Of course, Bellevue is so much more than its reputation as a mental hospital. It is a full-spectrum medical center—the oldest in the United States!— with everything from pediatrics and public health to microsurgery and Level 1 emergency services. (There’s even a primary care clinic, where our editor-in-chief spends most of her daylight hours.)
From the Foreword
“In medicine, we tend to think of certain biological events as impressively complex, such as the role of sodium channels in heart rhythm disturbances. But when viewed from the lens of psychiatry, these molecular interactions seem rather simple. An aberrant heart rhythm is a straightforward electrochemical process. An aberrant thought process, however—hallucination, delusion, personality disorder, psychotic break, impaired judgment, lack of insight—is far harder to dissect. Of course, the scientific strides over the last century have changed the face of psychiatry and we have a much greater understanding of the biological underpinnings of many mental illnesses. Nonetheless, deciphering the anomalies of the mind and brain remain challenging.”
– Danielle Ofri, Editor-in-Chief
Read Highlights from Issue 11
Each week, we’ll be highlighting one outstanding story, poem, and essay from the featured issue.

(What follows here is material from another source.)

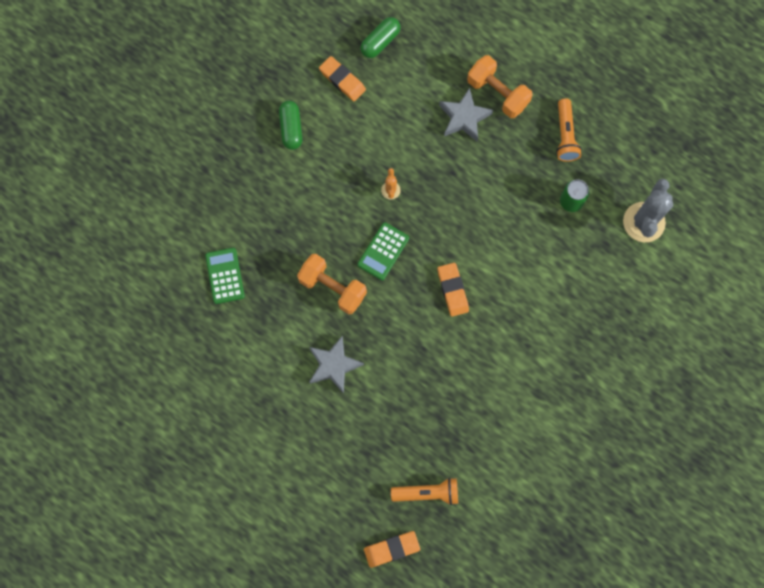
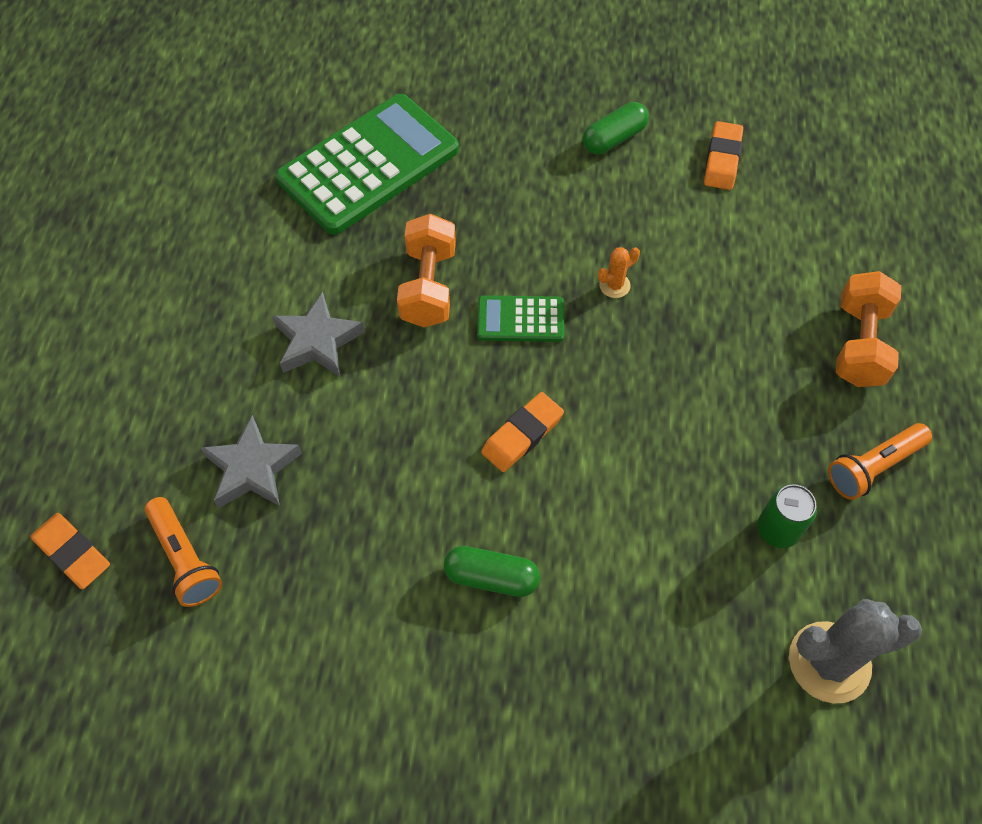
camera: 60 degrees right, 15 degrees down
(225, 276) = (369, 165): green calculator -> green calculator, size x2.09
(380, 42) = (809, 174): green capsule -> green capsule (491, 577)
(464, 117) = (788, 321): grey star -> grey star (252, 469)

We encourage you to explore more from the issue on our website or, better yet, to pick up a copy!
In Lieu of a Better Plan
by Elizabeth Downs
In lieu of a better plan, one otherwise pleasant evening at the asylum, as the sun descends and both the faculty and my colleagues here flock to the cafeteria preoccupied by their desire for Jello squares, I—a known murderess and recently declared Vice President of Ward G—escape through a partially opened, third-story window. A fork is duct-taped to my inner thigh and the pockets of my housecoat are packed to the hilt with birdseed.
It’s not as simple as it sounds.
Iambic Pentameter and the Meter of War
by Diane Cameron
In the 1940’s, a young Marine returns from China to a small Pennsylvania town. He enrolls in graduate school and begins to work as a high school teacher. He marries the young woman who had waited for him through the war. They buy a house and invite her widowed mother to live with them.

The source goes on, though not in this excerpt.